Sivas: In the proposed rule, EPA was able to reach a different result than the Clean Power Plan through various sleights-of-hand. For instance, the EPA has changed how it calculates the social cost of carbon. The rule also ignores the incidental public health benefits – beyond reduced greenhouse gas emissions – associated with reduced power plant pollution. In certain ways, the rule narrowly reinterprets EPA’s authority under the Clean Air Act. All of these changes, collectively, allowed EPA to significantly weaken the rule as compared to the Clean Power Plan and still claim it is in compliance with the Clean Air Act.

 

What do you make of EPA estimates that the new rule, when fully implemented, will lead to a 10-million-ton reduction in carbon dioxide (CO2) emissions and will provide annual net benefits of $70 million to $100 million or more?

“Financial markets consider carbon emissions a financial risk, and the populations of many states, such as California, Oregon and Washington, want to clean up their act.”

—Charles Kolstad

Kolstad: A reduction of 10 million tons is nice, but it is about a half a percent of current power sector emissions. The benefits are probably understated since the Trump administration controversially cut the social cost of carbon by about an order of magnitude, compared to the Obama administration’s $40 per ton for damages from CO2.

Sivas: The Clean Power Plan projected emission reductions at full implementation of 870 million tons. So if that is an apples-to-apples comparison, it pretty much says it all. With respect to the monetary benefits, it all depends on how one calculates the social cost of carbon and whether non-GHG [greenhouse gas] emissions reductions are factored into the “benefits” calculation – things like reduced particulate emissions that have serious morbidity and mortality effects. Playing with those benefits assumptions, as EPA did here, pretty much renders the resulting numbers meaningless.

 

Is it true, as EPA Administrator Andrew Wheeler has said, that the new rule is more legally defensible than CPP was?

Wara: The Clean Power Plan utilized a novel interpretation of the Clean Air Act to allow for more stringent regulation of polluting sources. The ACE sticks to the traditional interpretation of the New Source Performance Standards section of the act. So it does have less legal risk in that sense. However, various aspects of the rule’s approach to quantification of benefits and costs will no doubt be challenged in court, perhaps successfully. Both rules were radical, albeit in different ways. I think there’s a decent chance of this regulation failing to pass muster before the courts.

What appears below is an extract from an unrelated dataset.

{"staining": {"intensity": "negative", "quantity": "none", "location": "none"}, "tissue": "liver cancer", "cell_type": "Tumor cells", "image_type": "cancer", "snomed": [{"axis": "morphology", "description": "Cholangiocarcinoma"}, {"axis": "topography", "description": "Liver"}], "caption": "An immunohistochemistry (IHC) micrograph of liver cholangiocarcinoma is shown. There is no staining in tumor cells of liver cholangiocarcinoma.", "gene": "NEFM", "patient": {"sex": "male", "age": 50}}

Sivas: The courts will ultimately decide, I guess. Wheeler’s statement turns largely on the Trump administration and power industry argument that the Clean Power Plan illegally considered “best system for emission reduction” under the Clean Air Act to include such “beyond the fenceline” options as fuel switching and demand response. Indeed, the only way that the current EPA arrived at energy efficiency as the best system for emission reduction was by saying that any activity beyond retrofitting of the existing power plant itself could not be considered in setting standards and developing the rule. Wheeler’s new interpretation of the law is definitely much narrower than the pre-2016 interpretation, but that doesn’t necessarily mean it is more legally defensible. EPA’s regulations implementing this provision of the Clean Air Act have historically allowed for practices like emissions trading schemes to meet standards. It is hard to guess what the courts might do with all of these complex, interwoven pieces.

 

Charles Kolstad is a senior fellow at the Stanford Woods Institute for the Environment, the Stanford Institute for Economic Policy Research and the Stanford Precourt Institute for Energy, and a professor of economics in the Stanford School of Humanities and Sciences. He is co-director of the Stanford Bits & Watts Initiative.

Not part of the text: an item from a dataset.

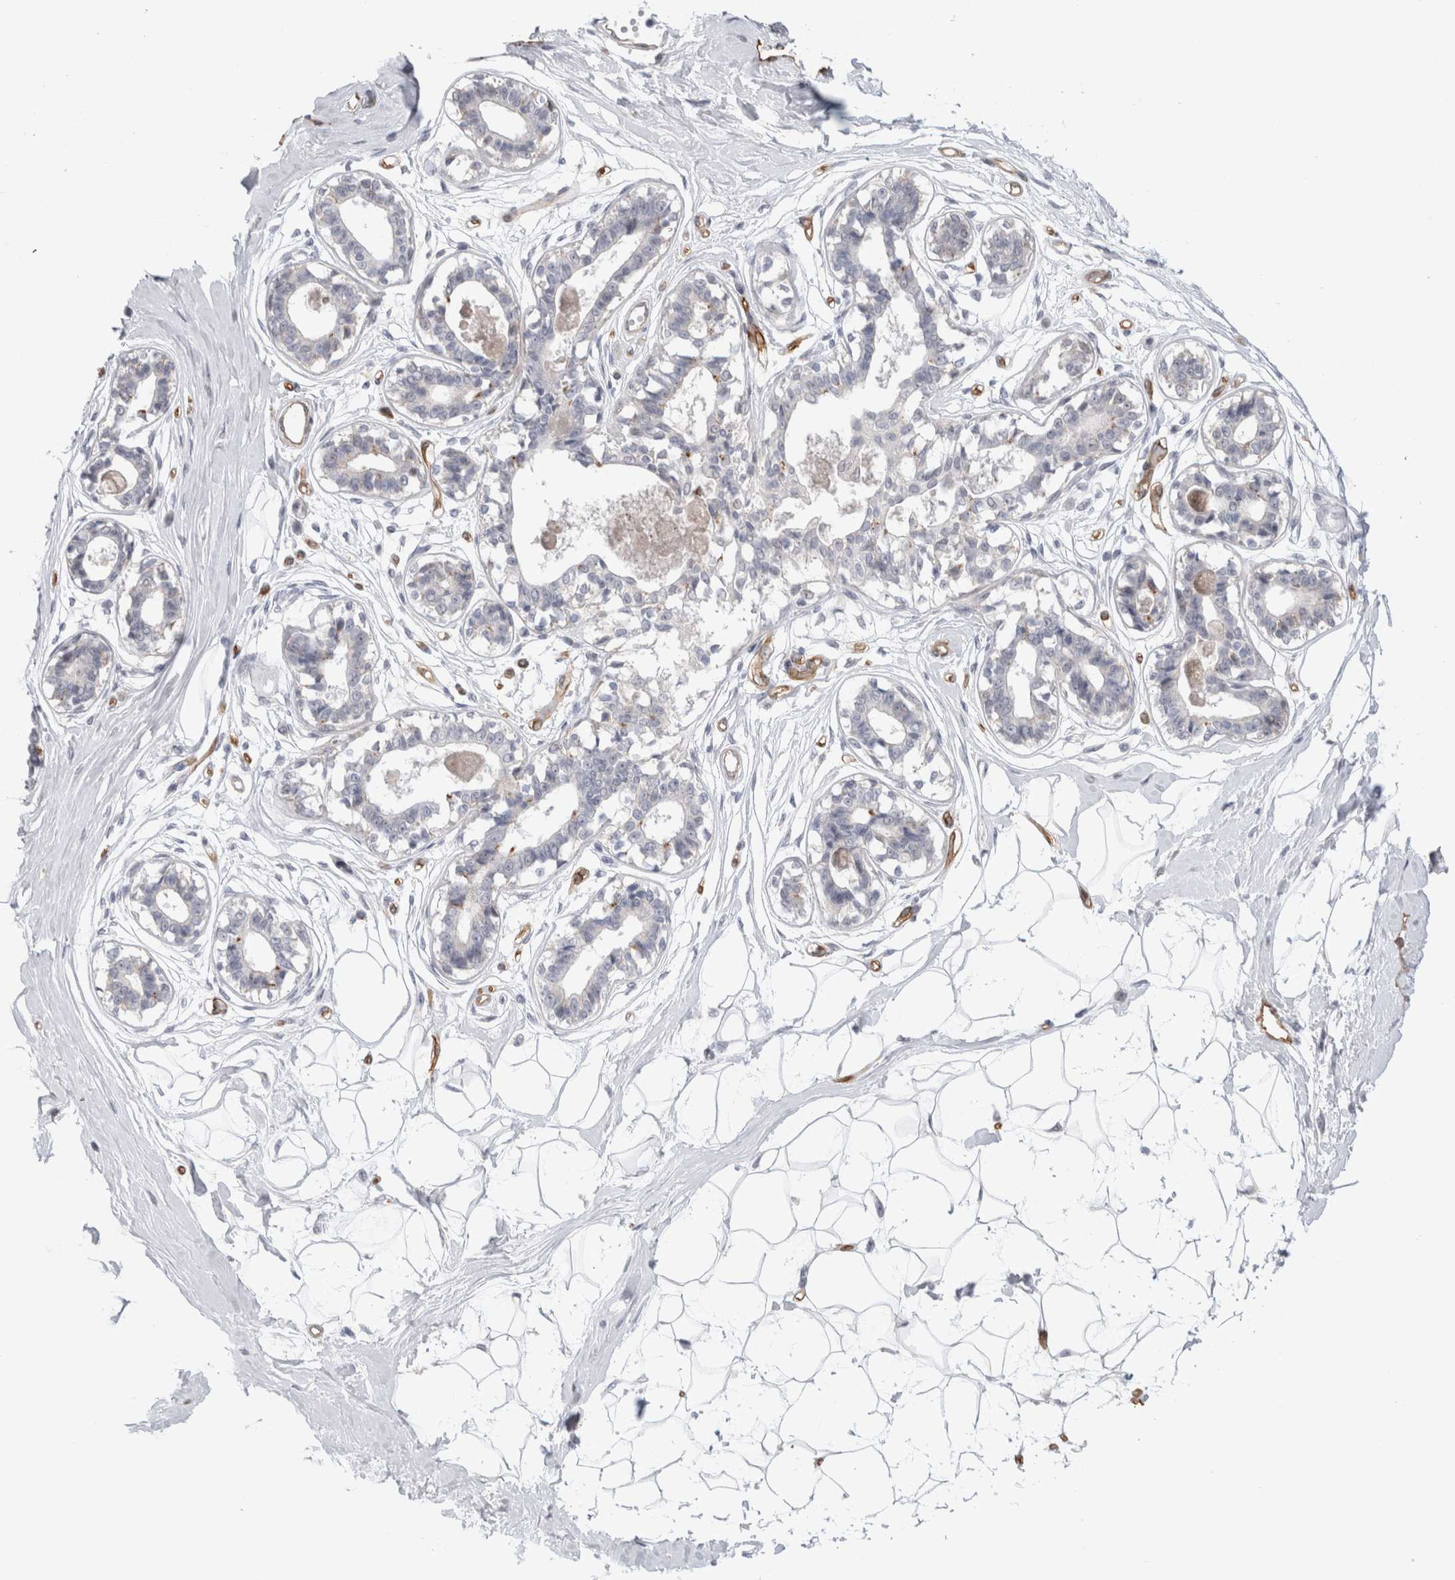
{"staining": {"intensity": "negative", "quantity": "none", "location": "none"}, "tissue": "breast", "cell_type": "Adipocytes", "image_type": "normal", "snomed": [{"axis": "morphology", "description": "Normal tissue, NOS"}, {"axis": "topography", "description": "Breast"}], "caption": "This is a photomicrograph of immunohistochemistry (IHC) staining of unremarkable breast, which shows no positivity in adipocytes.", "gene": "ANKMY1", "patient": {"sex": "female", "age": 45}}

Deborah A. Sivas is the Luke W. Cole Professor of Environmental Law, director of the Environmental and Natural Resources Law and Policy Program and director of the Environmental Law Clinic at Stanford Law School, and a senior fellow at the Stanford Woods Institute for the Environment.

Michael Wara is a senior research scholar and director of the Climate and Energy Policy Program at the Stanford Woods Institute for the Environment.